Incident Copilot ingests a JSON alert, uses Azure OpenAI to plan an investigation, executes SPL against live Splunk data across app_logs, metrics, and security, correlates timestamps to find where the failure started, generates a root-cause analysis, and proposes a fix—then waits for engineer approval before any action. Every step is audited back to Splunk via HEC.

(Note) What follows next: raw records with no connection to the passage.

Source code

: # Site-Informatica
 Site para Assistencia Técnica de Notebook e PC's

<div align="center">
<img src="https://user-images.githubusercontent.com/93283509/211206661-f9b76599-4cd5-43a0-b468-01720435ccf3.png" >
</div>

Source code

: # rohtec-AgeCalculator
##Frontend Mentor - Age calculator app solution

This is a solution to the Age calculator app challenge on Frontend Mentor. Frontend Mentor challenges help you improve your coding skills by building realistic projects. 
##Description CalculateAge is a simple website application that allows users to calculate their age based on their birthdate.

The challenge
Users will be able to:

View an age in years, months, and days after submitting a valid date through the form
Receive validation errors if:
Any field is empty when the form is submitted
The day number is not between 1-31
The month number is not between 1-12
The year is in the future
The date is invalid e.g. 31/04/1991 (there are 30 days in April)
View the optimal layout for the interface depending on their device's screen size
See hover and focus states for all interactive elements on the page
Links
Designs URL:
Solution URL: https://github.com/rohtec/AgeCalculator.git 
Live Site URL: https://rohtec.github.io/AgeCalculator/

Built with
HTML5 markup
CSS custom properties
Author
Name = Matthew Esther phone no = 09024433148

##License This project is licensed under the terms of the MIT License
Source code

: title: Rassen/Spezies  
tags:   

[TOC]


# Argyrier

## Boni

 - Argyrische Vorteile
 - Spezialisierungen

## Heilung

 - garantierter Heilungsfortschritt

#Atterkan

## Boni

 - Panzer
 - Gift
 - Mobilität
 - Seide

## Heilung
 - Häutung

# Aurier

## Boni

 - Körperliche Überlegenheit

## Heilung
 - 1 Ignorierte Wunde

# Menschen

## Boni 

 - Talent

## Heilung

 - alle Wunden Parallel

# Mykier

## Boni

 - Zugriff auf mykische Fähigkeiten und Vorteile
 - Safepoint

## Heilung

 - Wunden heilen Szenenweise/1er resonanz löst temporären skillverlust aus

Our demo scenario models a real pattern: DB connection pool exhaustion (Platform) → payment-service 503s (Payments) → auth retry noise (Identity, a correlated side effect).

How we built it

Backend — Python + FastAPI

copilot_session.py orchestrates the agentic workflow
investigation_planner.py uses Azure OpenAI to order investigation steps
splunk_rest_client.py executes SPL via Splunk REST API (port 8089)
correlation_engine.py compares first metric anomaly vs first app error
llm_client.py handles Azure OpenAI for planning, summaries, and RCA
hec_client.py writes audit events to incident_copilot_audit

Frontend — Next.js 15 + Tailwind

Investigation dashboard with step timeline, activity log, and resolution card
Real-time polling of investigation state from the FastAPI API

Splunk integration

Splunk Enterprise indexes for multi-team telemetry
HTTP Event Collector for sample data ingest and audit logging
Splunk MCP Server supported as an optional agentic path

Data

sample_data/generate_checkout_platform.py produces a correlated checkout outage across three indexes

Challenges we faced

Splunk connectivity — MCP required KV Store setup we couldn't complete in time, so we implemented a REST API fallback (SPLUNK_USE_MCP=false) that still runs governed SPL searches.
SPL correctness — Early searches returned n/a timestamps due to invalid SPL syntax (stats ... by _time span=1m) and UTC time-window mismatches. We fixed queries with bin _time and aligned alert windows to ingested event times.
Grounding the LLM — Generic AI narratives are not useful during incidents. We constrained Azure OpenAI to narrate live Splunk row data and rule-based correlation timestamps, not hardcoded templates.
Governed AI — We deliberately avoided auto-remediation. The human approval gate and Splunk audit trail ensure the agent assists investigation without taking unsupervised action.

What we learned

Agentic observability works best when Splunk remains the source of truth and AI is the narrator/planner—not the data source.
Cross-index correlation (metrics before app errors) is more valuable to SREs than another dashboard panel.
A governed fallback path (REST when MCP is unavailable) makes the project demoable and production-realistic.
Human-in-the-loop is not a limitation—it is the feature that makes AI trustworthy in incident response.